Hopfengasse
Chmielna
Aschhofgasse
Geschichte
Die Hopfengasse war bereits 1385 in einer Ausdehnung von der Kuhbrücke bis zum alten, etwa dem Krantor gegenüberliegenden Asch- und Teerhof vorhanden, trug jedoch noch keinen Namen. Auch später wurde sie in ihren einzelnen Abschnitten unterschiedlich bezeichnet.
Der Abschnitt zwischen Leitergasse und Milchkannengasse hieß um 1440 "versus strues lignorum", nach dem am Ende der Speicherinsel an der Neuen Mottlau gelegenen alten Stadtzimmerhof. Im 17. Jahrhundert ist diese Bezeichnung in dem auf einem Lageplan vorkommenden Namen "Alte Stadthofgasse" erhalten. Das Erbbuch bezeichnet 1643 beide Straßenseiten verschieden: Die zur Rechtstadt gelegene Seite heißt "Hinter der Langen Brücke" - noch 1805 erinnerte daran der damals allerdings nur noch selten gebrauchte Name "Brückengasse". Die zur Niederstadt gelegene Seite wird 1643 "longa platea" genannt.

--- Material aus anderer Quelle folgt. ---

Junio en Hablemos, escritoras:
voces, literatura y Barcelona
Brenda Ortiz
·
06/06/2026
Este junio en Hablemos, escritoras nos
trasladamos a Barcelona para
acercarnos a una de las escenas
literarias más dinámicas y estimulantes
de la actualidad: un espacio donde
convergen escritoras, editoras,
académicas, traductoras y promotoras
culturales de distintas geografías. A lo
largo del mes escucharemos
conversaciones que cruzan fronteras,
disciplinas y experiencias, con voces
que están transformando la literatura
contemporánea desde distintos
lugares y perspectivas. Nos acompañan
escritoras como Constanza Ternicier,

Der Abschnitt zwischen Milchkannengasse und Kuhbrücke hieß um 1440 "tuschen beiden brücken" (zwischen beiden Brücken). 1643 trug dieser Teil bereits nach den hier gelegenen Hopfenscheunen den Namen Hopfengasse, ebenso wie ein Teil der heutigen Milchkannengasse. Ein Lageplan des 17. Jahrhunderts verwendet stattdessen den Ausdruck "Flachsgasse", der auf die hier befindliche Flachswaage zurückgeht und sonst auch für die anstoßende Münchengasse vorkommt. 1770 erscheint die Bezeichnung "Nonnengasse bey der Flachswaage".
Der Abschnitt von der Kuhbrücke bis zur Thornschen Gasse scheint jenseits der Brandgasse erst nach 1440 bebaut worden zu sein. 1643 wird auch dieser ganze Abschnitt schon zur Hopfengasse gerechnet. Ein Lageplan des 17. Jahrhunderts nennt ihn "Aschhofgasse" nach dem seit 1449 auf dem Gelände des späteren Güterbahnhofs gelegenen neuen Aschhof. Die beiden alten Asch- und Teerhöfe waren 1449 abgebrannt und an das entgegengesetzte Ende der Speicherinsel verlegt worden.
Die einheitliche Bezeichnung der ganzen Gasse als "Lange Hopfengasse" oder "Hopfengasse" findet sich auf Plänen seit Ende des 18. Jahrhunderts und ist fest seit Anfang des 19. Jahrhunderts. Auch nach dem Krieg behielt man den alten, ins Polnische übersetzten Namen bei.